She picked the envelope off the pile. Normally ‘Thank you, Simon’ was the equivalent of ‘Goodbye’, and he knew it, and yet when she glanced up, he was hovering. She looked at him questioningly. ‘Yes?’
His own face burned with suppressed curiosity. Of course he wanted to know what was inside, and why she wanted it so badly. He couldn’t ask her outright about private letters from her own family, but he was clearly hoping she’d tell him anyway. There was a brief stand-off, while neither spoke. Eventually, he gave in.
‘That will be all, I take it,’ he said.
‘Thank you, Simon,’ she repeated firmly.
He shut the door behind him and she pulled the letters out.
There were about three dozen in all. Her mother had been a prolific letter writer, with many friends in Norfolk who eagerly wrote back. It did not take long, however, to winkle out the ones from Ladybridge Hall. They were all on the same thick cream paper, embossed with the family crest and the address in blue. Georgina’s had looked the same, the Queen remembered, but her signature had taken up half the page. These were all signed ‘Lee’, in a much smaller hand.
It was disappointing that none of her mother’s letters to the baroness were in the bundle. The Queen Mother’s writing style was warm and witty, very true to her character, and seemed to bring her back to life whenever one read it. However, there were seven letters from Lee to the queen, which was more than one could have hoped for. The bundle had come with a note from the archivist saying she always did her best to put the contents in chronological order, but it wasn’t always possible, given that so many of them weren’t dated. This proved to be true of Lee, who had a maddening habit of giving the month and day at the top of each one, but not the year.
At least her handwriting was legible.
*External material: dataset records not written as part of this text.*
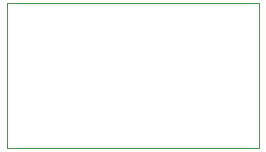
<source format=gbr>
%TF.GenerationSoftware,KiCad,Pcbnew,9.0.5*%
%TF.CreationDate,2025-11-23T20:09:45-05:00*%
%TF.ProjectId,Silicon Fuzz Face Compact,53696c69-636f-46e2-9046-757a7a204661,rev?*%
%TF.SameCoordinates,Original*%
%TF.FileFunction,Profile,NP*%
%FSLAX46Y46*%
G04 Gerber Fmt 4.6, Leading zero omitted, Abs format (unit mm)*
G04 Created by KiCad (PCBNEW 9.0.5) date 2025-11-23 20:09:45*
%MOMM*%
%LPD*%
G01*
G04 APERTURE LIST*
%TA.AperFunction,Profile*%
%ADD10C,0.050000*%
%TD*%
G04 APERTURE END LIST*
D10*
X48700000Y-80500000D02*
X70100000Y-80500000D01*
X70100000Y-92750000D01*
X48700000Y-92750000D01*
X48700000Y-80500000D01*
M02*

</source>
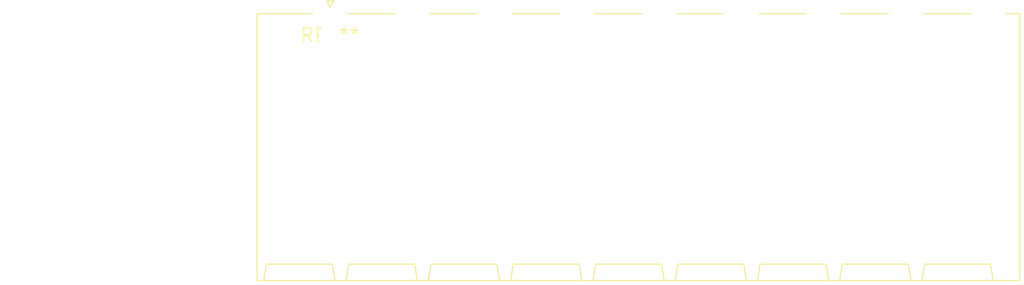
<source format=kicad_pcb>
(kicad_pcb (version 20240108) (generator pcbnew)

  (general
    (thickness 1.6)
  )

  (paper "A4")
  (layers
    (0 "F.Cu" signal)
    (31 "B.Cu" signal)
    (32 "B.Adhes" user "B.Adhesive")
    (33 "F.Adhes" user "F.Adhesive")
    (34 "B.Paste" user)
    (35 "F.Paste" user)
    (36 "B.SilkS" user "B.Silkscreen")
    (37 "F.SilkS" user "F.Silkscreen")
    (38 "B.Mask" user)
    (39 "F.Mask" user)
    (40 "Dwgs.User" user "User.Drawings")
    (41 "Cmts.User" user "User.Comments")
    (42 "Eco1.User" user "User.Eco1")
    (43 "Eco2.User" user "User.Eco2")
    (44 "Edge.Cuts" user)
    (45 "Margin" user)
    (46 "B.CrtYd" user "B.Courtyard")
    (47 "F.CrtYd" user "F.Courtyard")
    (48 "B.Fab" user)
    (49 "F.Fab" user)
    (50 "User.1" user)
    (51 "User.2" user)
    (52 "User.3" user)
    (53 "User.4" user)
    (54 "User.5" user)
    (55 "User.6" user)
    (56 "User.7" user)
    (57 "User.8" user)
    (58 "User.9" user)
  )

  (setup
    (pad_to_mask_clearance 0)
    (pcbplotparams
      (layerselection 0x00010fc_ffffffff)
      (plot_on_all_layers_selection 0x0000000_00000000)
      (disableapertmacros false)
      (usegerberextensions false)
      (usegerberattributes false)
      (usegerberadvancedattributes false)
      (creategerberjobfile false)
      (dashed_line_dash_ratio 12.000000)
      (dashed_line_gap_ratio 3.000000)
      (svgprecision 4)
      (plotframeref false)
      (viasonmask false)
      (mode 1)
      (useauxorigin false)
      (hpglpennumber 1)
      (hpglpenspeed 20)
      (hpglpendiameter 15.000000)
      (dxfpolygonmode false)
      (dxfimperialunits false)
      (dxfusepcbnewfont false)
      (psnegative false)
      (psa4output false)
      (plotreference false)
      (plotvalue false)
      (plotinvisibletext false)
      (sketchpadsonfab false)
      (subtractmaskfromsilk false)
      (outputformat 1)
      (mirror false)
      (drillshape 1)
      (scaleselection 1)
      (outputdirectory "")
    )
  )

  (net 0 "")

  (footprint "PhoenixContact_SPT_5_9-H-7.5-ZB_1x09_P7.5mm_Horizontal" (layer "F.Cu") (at 0 0))

)

</source>
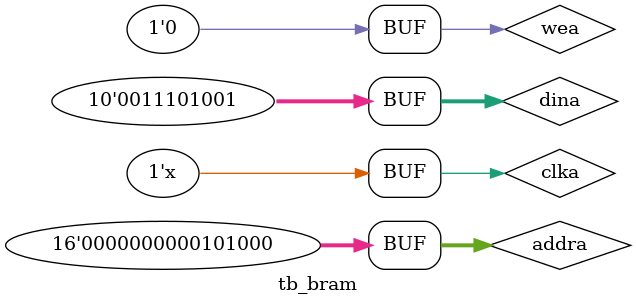
<source format=v>
`timescale 1ns / 1ps


module tb_bram;

	// Inputs
	reg clka;
	reg [0:0] wea;
	reg [15:0] addra;
	reg [9:0] dina;

	// Outputs
	wire [9:0] douta;

	// Instantiate the Unit Under Test (UUT)
	bram_arb uut (
		.clka(clka), 
		.wea(wea), 
		.addra(addra), 
		.dina(dina), 
		.douta(douta)
	);

	initial begin
		// Initialize Inputs
		clka = 0;
		wea = 0;
		addra = 0;
		dina = 0;

		// Wait 100 ns for global reset to finish
		#100;
		addra = 16'd23;

		#100;
		addra = 16'd33;

		#100;
		addra = 16'd39;

		#100
		addra = 16'd40;
		wea = 1'b1;
		dina = 10'd233;

		#100
		addra = 16'd40;
		wea = 1'b0;
        
		// Add stimulus here

	end

	always @(clka) #5 clka <= ~clka;
      
endmodule


</source>
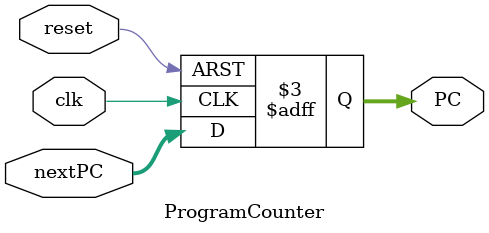
<source format=v>
`timescale 1ns / 1ps
module ProgramCounter(
    input clk,
    input reset,
    input [7:0] nextPC,
    output reg [7:0] PC
    );
	 
	 initial begin
		PC <= 8'b0;
	 end

    always @(posedge clk or posedge reset) begin
        if (reset)
            PC <= 8'b0;
        else
            PC <= nextPC;
    end
endmodule

</source>
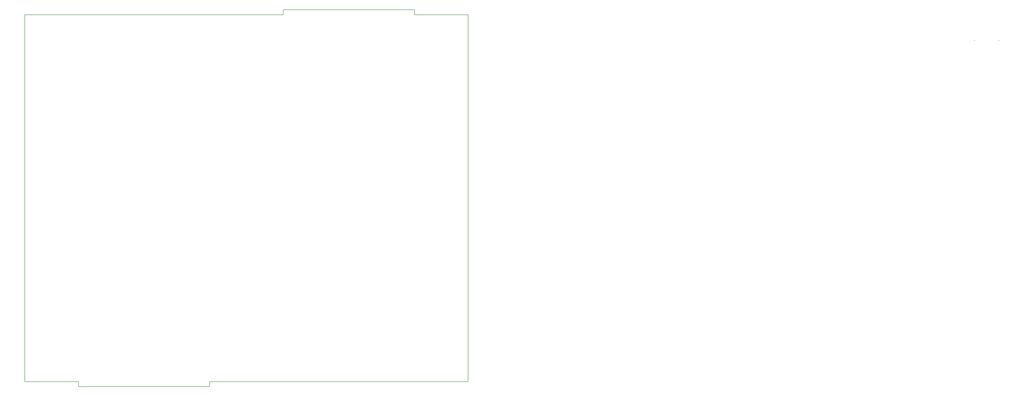
<source format=gm1>
%TF.GenerationSoftware,KiCad,Pcbnew,(6.0.0-rc1-392-g84e0feeee6)*%
%TF.CreationDate,2021-12-10T20:28:18+07:00*%
%TF.ProjectId,Ambino Fan HUB CH552G_Pannelize,416d6269-6e6f-4204-9661-6e2048554220,rev?*%
%TF.SameCoordinates,Original*%
%TF.FileFunction,Profile,NP*%
%FSLAX46Y46*%
G04 Gerber Fmt 4.6, Leading zero omitted, Abs format (unit mm)*
G04 Created by KiCad (PCBNEW (6.0.0-rc1-392-g84e0feeee6)) date 2021-12-10 20:28:18*
%MOMM*%
%LPD*%
G01*
G04 APERTURE LIST*
%TA.AperFunction,Profile*%
%ADD10C,0.050000*%
%TD*%
%ADD11C,0.200000*%
G04 APERTURE END LIST*
D10*
X88849680Y-91350000D02*
X88844750Y-53998000D01*
X179019680Y-91350000D02*
X179014750Y-54252000D01*
X179019680Y-91350000D02*
X179019680Y-128688000D01*
X179019680Y-128688000D02*
X126441680Y-128688000D01*
X88849680Y-128688000D02*
X88849680Y-128434000D01*
X126441680Y-128688000D02*
X126441680Y-129704000D01*
X99771680Y-128688000D02*
X88849680Y-128688000D01*
X99771680Y-129704000D02*
X99771680Y-128688000D01*
X88849680Y-128434000D02*
X88849680Y-91350000D01*
X126441680Y-129704000D02*
X99771680Y-129704000D01*
X168092750Y-52982000D02*
X168092750Y-53998000D01*
D11*
X282085051Y-59270030D02*
X282085051Y-59270030D01*
D10*
X88844750Y-53998000D02*
X141422750Y-53998000D01*
X141422750Y-53998000D02*
X141422750Y-52982000D01*
D11*
X287085091Y-59270030D02*
X287085091Y-59270030D01*
D10*
X179014750Y-53998000D02*
X179014750Y-54252000D01*
X141422750Y-52982000D02*
X168092750Y-52982000D01*
X168092750Y-53998000D02*
X179014750Y-53998000D01*
M02*

</source>
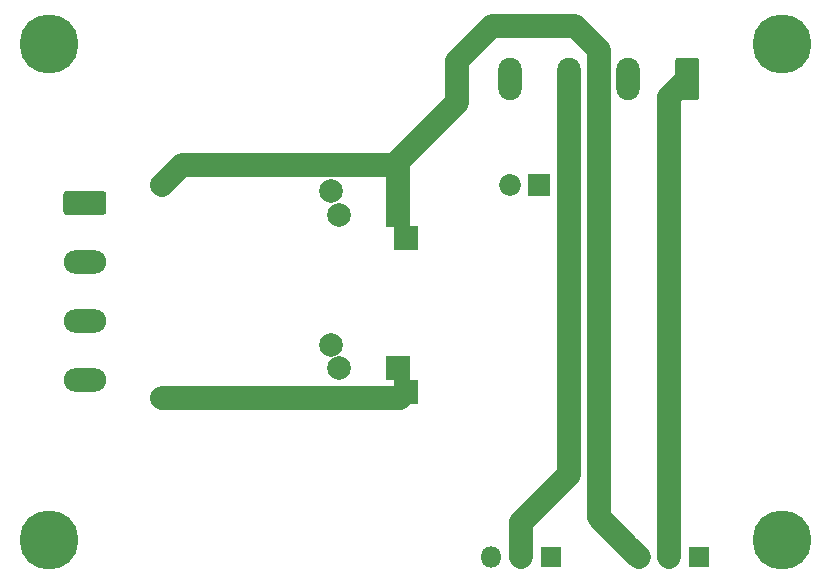
<source format=gbl>
G04 #@! TF.GenerationSoftware,KiCad,Pcbnew,(5.1.2)-2*
G04 #@! TF.CreationDate,2020-01-06T22:07:24+01:00*
G04 #@! TF.ProjectId,psu,7073752e-6b69-4636-9164-5f7063625858,rev?*
G04 #@! TF.SameCoordinates,Original*
G04 #@! TF.FileFunction,Copper,L2,Bot*
G04 #@! TF.FilePolarity,Positive*
%FSLAX46Y46*%
G04 Gerber Fmt 4.6, Leading zero omitted, Abs format (unit mm)*
G04 Created by KiCad (PCBNEW (5.1.2)-2) date 2020-01-06 22:07:24*
%MOMM*%
%LPD*%
G04 APERTURE LIST*
%ADD10C,5.000000*%
%ADD11R,2.000000X2.000000*%
%ADD12C,2.000000*%
%ADD13C,0.100000*%
%ADD14O,3.600000X2.000000*%
%ADD15O,2.000000X3.600000*%
%ADD16C,1.850000*%
%ADD17R,1.850000X1.850000*%
%ADD18O,1.800000X1.800000*%
%ADD19R,1.800000X1.800000*%
%ADD20C,2.000000*%
G04 APERTURE END LIST*
D10*
X24000000Y-66000000D03*
X86000000Y-66000000D03*
X86000000Y-24000000D03*
X24000000Y-24000000D03*
D11*
X53500000Y-38500000D03*
D12*
X48500000Y-38500000D03*
D11*
X54172144Y-40500000D03*
D12*
X47827856Y-36500000D03*
X47827856Y-49500000D03*
D11*
X54172144Y-53500000D03*
D12*
X48500000Y-51500000D03*
D11*
X53500000Y-51500000D03*
D13*
G36*
X28574504Y-36501204D02*
G01*
X28598773Y-36504804D01*
X28622571Y-36510765D01*
X28645671Y-36519030D01*
X28667849Y-36529520D01*
X28688893Y-36542133D01*
X28708598Y-36556747D01*
X28726777Y-36573223D01*
X28743253Y-36591402D01*
X28757867Y-36611107D01*
X28770480Y-36632151D01*
X28780970Y-36654329D01*
X28789235Y-36677429D01*
X28795196Y-36701227D01*
X28798796Y-36725496D01*
X28800000Y-36750000D01*
X28800000Y-38250000D01*
X28798796Y-38274504D01*
X28795196Y-38298773D01*
X28789235Y-38322571D01*
X28780970Y-38345671D01*
X28770480Y-38367849D01*
X28757867Y-38388893D01*
X28743253Y-38408598D01*
X28726777Y-38426777D01*
X28708598Y-38443253D01*
X28688893Y-38457867D01*
X28667849Y-38470480D01*
X28645671Y-38480970D01*
X28622571Y-38489235D01*
X28598773Y-38495196D01*
X28574504Y-38498796D01*
X28550000Y-38500000D01*
X25450000Y-38500000D01*
X25425496Y-38498796D01*
X25401227Y-38495196D01*
X25377429Y-38489235D01*
X25354329Y-38480970D01*
X25332151Y-38470480D01*
X25311107Y-38457867D01*
X25291402Y-38443253D01*
X25273223Y-38426777D01*
X25256747Y-38408598D01*
X25242133Y-38388893D01*
X25229520Y-38367849D01*
X25219030Y-38345671D01*
X25210765Y-38322571D01*
X25204804Y-38298773D01*
X25201204Y-38274504D01*
X25200000Y-38250000D01*
X25200000Y-36750000D01*
X25201204Y-36725496D01*
X25204804Y-36701227D01*
X25210765Y-36677429D01*
X25219030Y-36654329D01*
X25229520Y-36632151D01*
X25242133Y-36611107D01*
X25256747Y-36591402D01*
X25273223Y-36573223D01*
X25291402Y-36556747D01*
X25311107Y-36542133D01*
X25332151Y-36529520D01*
X25354329Y-36519030D01*
X25377429Y-36510765D01*
X25401227Y-36504804D01*
X25425496Y-36501204D01*
X25450000Y-36500000D01*
X28550000Y-36500000D01*
X28574504Y-36501204D01*
X28574504Y-36501204D01*
G37*
D12*
X27000000Y-37500000D03*
D14*
X27000000Y-42500000D03*
X27000000Y-47500000D03*
X27000000Y-52500000D03*
D15*
X63000000Y-27000000D03*
X68000000Y-27000000D03*
X73000000Y-27000000D03*
D13*
G36*
X78774504Y-25201204D02*
G01*
X78798773Y-25204804D01*
X78822571Y-25210765D01*
X78845671Y-25219030D01*
X78867849Y-25229520D01*
X78888893Y-25242133D01*
X78908598Y-25256747D01*
X78926777Y-25273223D01*
X78943253Y-25291402D01*
X78957867Y-25311107D01*
X78970480Y-25332151D01*
X78980970Y-25354329D01*
X78989235Y-25377429D01*
X78995196Y-25401227D01*
X78998796Y-25425496D01*
X79000000Y-25450000D01*
X79000000Y-28550000D01*
X78998796Y-28574504D01*
X78995196Y-28598773D01*
X78989235Y-28622571D01*
X78980970Y-28645671D01*
X78970480Y-28667849D01*
X78957867Y-28688893D01*
X78943253Y-28708598D01*
X78926777Y-28726777D01*
X78908598Y-28743253D01*
X78888893Y-28757867D01*
X78867849Y-28770480D01*
X78845671Y-28780970D01*
X78822571Y-28789235D01*
X78798773Y-28795196D01*
X78774504Y-28798796D01*
X78750000Y-28800000D01*
X77250000Y-28800000D01*
X77225496Y-28798796D01*
X77201227Y-28795196D01*
X77177429Y-28789235D01*
X77154329Y-28780970D01*
X77132151Y-28770480D01*
X77111107Y-28757867D01*
X77091402Y-28743253D01*
X77073223Y-28726777D01*
X77056747Y-28708598D01*
X77042133Y-28688893D01*
X77029520Y-28667849D01*
X77019030Y-28645671D01*
X77010765Y-28622571D01*
X77004804Y-28598773D01*
X77001204Y-28574504D01*
X77000000Y-28550000D01*
X77000000Y-25450000D01*
X77001204Y-25425496D01*
X77004804Y-25401227D01*
X77010765Y-25377429D01*
X77019030Y-25354329D01*
X77029520Y-25332151D01*
X77042133Y-25311107D01*
X77056747Y-25291402D01*
X77073223Y-25273223D01*
X77091402Y-25256747D01*
X77111107Y-25242133D01*
X77132151Y-25229520D01*
X77154329Y-25219030D01*
X77177429Y-25210765D01*
X77201227Y-25204804D01*
X77225496Y-25201204D01*
X77250000Y-25200000D01*
X78750000Y-25200000D01*
X78774504Y-25201204D01*
X78774504Y-25201204D01*
G37*
D12*
X78000000Y-27000000D03*
D16*
X63000000Y-36000000D03*
D17*
X65500000Y-36000000D03*
D18*
X73920000Y-67500000D03*
X76460000Y-67500000D03*
D19*
X79000000Y-67500000D03*
X66500000Y-67500000D03*
D18*
X63960000Y-67500000D03*
X61420000Y-67500000D03*
D12*
X33500000Y-36000000D03*
X33500000Y-54000000D03*
D20*
X33500000Y-36000000D02*
X35200001Y-34299999D01*
X70520000Y-24520000D02*
X70520000Y-64100000D01*
X53200001Y-34299999D02*
X58500000Y-29000000D01*
X73020001Y-66600001D02*
X73920000Y-67500000D01*
X35200001Y-34299999D02*
X53200001Y-34299999D01*
X58500000Y-29000000D02*
X58500000Y-25500000D01*
X58500000Y-25500000D02*
X61500000Y-22500000D01*
X70520000Y-64100000D02*
X73020001Y-66600001D01*
X61500000Y-22500000D02*
X68500000Y-22500000D01*
X68500000Y-22500000D02*
X70520000Y-24520000D01*
X53500000Y-34599998D02*
X53500000Y-38500000D01*
X53200001Y-34299999D02*
X53500000Y-34599998D01*
X53672144Y-54000000D02*
X54172144Y-53500000D01*
X33500000Y-54000000D02*
X53672144Y-54000000D01*
X76460000Y-28540000D02*
X78000000Y-27000000D01*
X76460000Y-67500000D02*
X76460000Y-28540000D01*
X68000000Y-27000000D02*
X68000000Y-60500000D01*
X63960000Y-64540000D02*
X63960000Y-67500000D01*
X68000000Y-60500000D02*
X63960000Y-64540000D01*
M02*

</source>
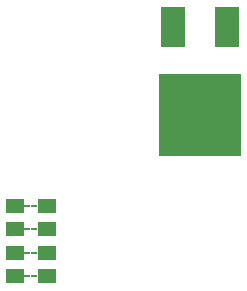
<source format=gbp>
G04 #@! TF.FileFunction,Paste,Bot*
%FSLAX46Y46*%
G04 Gerber Fmt 4.6, Leading zero omitted, Abs format (unit mm)*
G04 Created by KiCad (PCBNEW 4.0.6-e0-6349~53~ubuntu16.04.1) date Wed Aug  2 12:33:15 2017*
%MOMM*%
%LPD*%
G01*
G04 APERTURE LIST*
%ADD10C,0.100000*%
%ADD11R,0.600000X0.152400*%
%ADD12R,1.500000X1.300000*%
%ADD13R,2.000000X3.500000*%
%ADD14R,7.000000X7.000000*%
G04 APERTURE END LIST*
D10*
D11*
X141458000Y-113553000D03*
D12*
X142508000Y-113553000D03*
X139808000Y-113553000D03*
D11*
X140858000Y-113553000D03*
X141458000Y-111553000D03*
D12*
X142508000Y-111553000D03*
X139808000Y-111553000D03*
D11*
X140858000Y-111553000D03*
X141458000Y-109553000D03*
D12*
X142508000Y-109553000D03*
X139808000Y-109553000D03*
D11*
X140858000Y-109553000D03*
X141458000Y-115553000D03*
D12*
X142508000Y-115553000D03*
X139808000Y-115553000D03*
D11*
X140858000Y-115553000D03*
D13*
X153186100Y-94459600D03*
X157766100Y-94459600D03*
D14*
X155486100Y-101859600D03*
M02*

</source>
It was rounded and uneven, with curly ‘y’s and a long strike through the ‘t’ that reminded the Queen of Anne’s letters from school, in the same blue ink, but it was steady, with decent spacing, and not difficult to scan. The Queen was looking for the strong, confident ‘V’ for Valentine. Lee spoke a lot about Flora, who was learning to ride. She asked questions about the weather in Balmoral, made endless suggestions for roses and wrote several pages about a trip to the Chelsea Flower Show. She was planning a trip to America to talk to various gardening societies about her work at Ladybridge. And then, in the fifth letter, there was this:
I’m not sure Hugh will ever speak to Valentine again.
The Queen sat up straighter. She went back to the beginning. The letter began,
I write this from the priest hole. That is, my body’s inside it, I can’t fit my feet in. Georgina came here to write too, I gather. I pray nobody comes to this end of the tower to find me. You wouldn’t believe the bitter day I’ve had. I wish, wish, wish I had never heard of Ladybridge.
Maddeningly, Lee then went on to say that she couldn’t bring herself to burden ‘Your Majesty’ with her ‘disaster’. Only that she ‘could hardly bear to be in her own skin’, that it had all started because of ‘a simple trip to hospital, a silly thing, really’, and that she must ‘get Valentine away from here’. At the time, she was planning to send the children to stay with a friend across the county. Another line caught the Queen’s attention:
At least it’s a secret between us here. One man can ruin everything. I wish him such tremendous harm I can’t begin to tell you. I dream that he’s dead and the nightmare is, that I wake up and he’s still alive. You won’t tell anyone, will you? I trust you implicitly. I think I might be going mad.
The next letter was all about Flora’s first day on the jumps at Pony Club. It must have been out of sequence, because the final one in the bundle was an apology for the priest-hole letter, and was an attempt at reassurance, although the Queen wondered how reassuring her mother would have found it.
I’m not mad at all, simply wounded. V. is with the Allenbys and very happy. He’ll join them at prep school next term and is very excited after all their tales of midnight feasts and camp fires. Meanwhile I feel like the fallen raven I rescued last year, battered and bruised, but slowly recovering the use of my feathers. Hugh will mend in time too. That is the most important thing.
Moira’s coming next week to wrap me up in cotton wool, although knowing Moira she’ll probably take me for several bracing walks and remove all fat from my diet. Perhaps that’s what I need. Not the diet, but the walks. The green grass and hazy, bee-buzzed air can mend anything, can’t they? Even a broken heart.